Hardiment monté sur le tronçon du mât de beaupré, où il se tenait à l'aide de quelques débris de cordages, cet homme dominait la scène terrible qui se passait sur le pont. Une joie sinistre, sauvage, éclatait sur son front jaune et mat, teinte particulière aux gens issus d'un blanc et d'une créole métisse; il ne portait qu'une chemise et un caleçon de toile; à son cou était suspendu par un cordon un rouleau de fer-blanc, pareil à celui dont se servent les soldats pour serrer leur congé.

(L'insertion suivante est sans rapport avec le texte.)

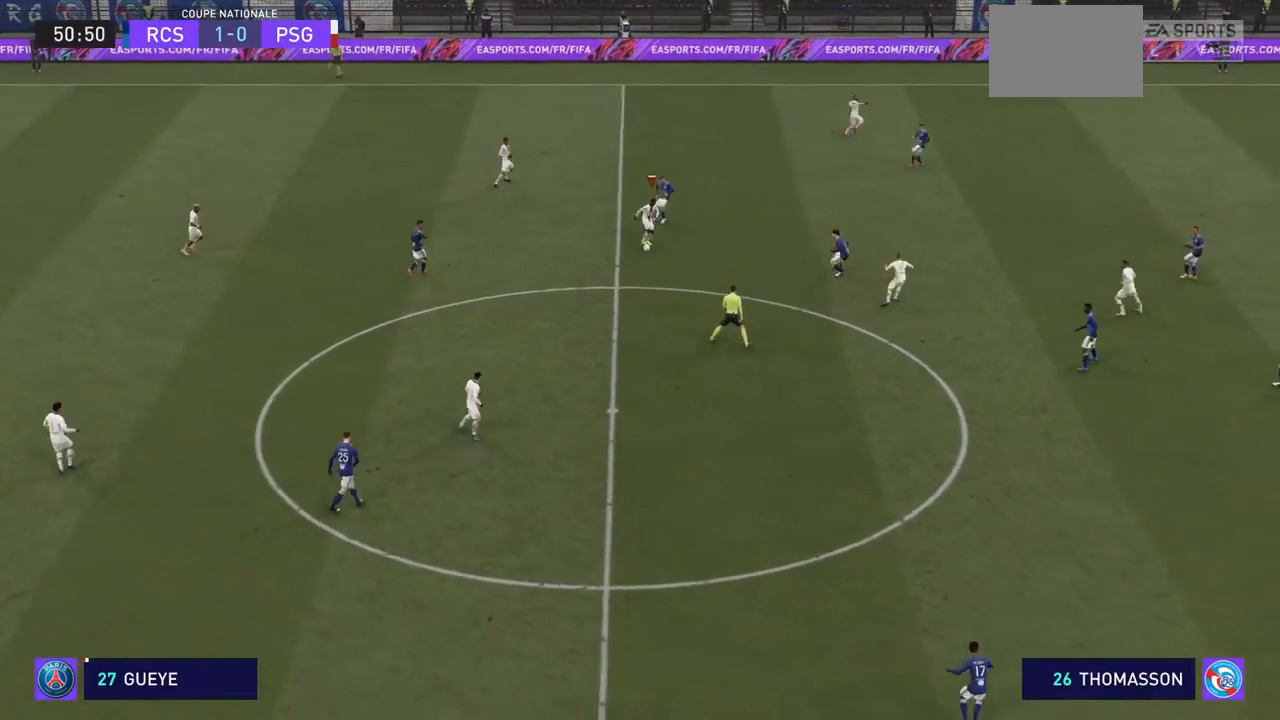
{"dt_ms": 500, "buttons": ["R2"], "left_stick": "down-right", "right_stick": "center", "events": [[333, "left_stick", "down"], [500, "left_stick", "down-right"]]}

Plus le danger augmentait, plus le trois-mâts menaçait d'être jeté sur les récifs ou d'aborder le bateau à vapeur, dont il approchait rapidement (abordage terrible, qui devait faire sombrer les deux bâtiments avant même qu'ils eussent échoué au milieu des roches), plus la joie infernale de ce passager se révélait par d'effrayants transports. Il semblait hâter avec une féroce impatience l'oeuvre de destruction qui allait s'accomplir.
À le voir ainsi se repaître avidement de toutes les angoisses, de toutes les terreurs, de tous les désespoirs qui s'agitaient devant lui, on l'eût pris pour l'apôtre de l'une de ces divinités qui, dans les pays barbares, président au meurtre et au carnage.
Bientôt le Black-Eagle, poussé par le vent et par des vagues énormes, arriva si près du Guillaume-Tell, que de ce bâtiment l'on pouvait distinguer les passagers rassemblés sur le pont du bateau à vapeur, aussi presque désemparé. Ses passagers n'étaient plus qu'en petit nombre. Le coup de mer, en emportant le tambour et en brisant une des roues de la machine, avait aussi emporté presque tout le plat-bord du même côté; les vagues, entrant à chaque instant par cette large brèche, balayaient le pont avec une violence irrésistible, et chaque fois enlevaient quelque victime.
Parmi les passagers, qui semblaient n'avoir échappé que pour être broyés contre les rochers ou écrasés sous le choc des deux navires, dont la rencontre devenait de plus en plus imminente, un groupe était surtout digne du plus tendre, du plus douloureux intérêt.
Réfugié à l'arrière, un grand vieillard au front chauve, à la moustache grise, avait enroulé autour de son corps un bout de cordage, et, ainsi solidement amarré le long de la muraille du navire, il enlaçait de ses bras et serrait avec force contre sa poitrine deux jeunes filles de quinze à seize ans, à demi enveloppées dans une pelisse de peau de renne… Un grand chien fauve, ruisselant d'eau et aboyant avec fureur contre les lames, était à leurs pieds.
Ces jeunes filles, entourées du bras du vieillard, se pressaient encore l'une contre l'autre; mais, loin de s'égarer autour d'elles avec épouvante, leurs yeux se levaient vers le ciel, comme si, pleines d'une espérance ingénue, elles se fussent attendues à être sauvées par l'intervention d'une puissance surnaturelle.
Un épouvantable cri d'horreur, de désespoir, poussé à la fois par tous les passagers des deux navires, retentit tout à coup au- dessus du fracas de la tempête.
Au moment où, plongeant profondément entre deux lames, le bateau à vapeur offrait son travers à l'avant du trois-mâts, celui-ci, enlevé à une hauteur prodigieuse par une montagne d'eau, se trouva pour ainsi dire suspendu au-dessus du Guillaume-Tell pendant la seconde qui précéda le choc de ces deux bâtiments…
Il est de ces spectacles d'une horreur sublime… impossibles à rendre. Mais, durant ces catastrophes promptes comme la pensée, on surprend parfois des tableaux si rapides, que l'on croirait les avoir aperçus à la lueur d'un éclair.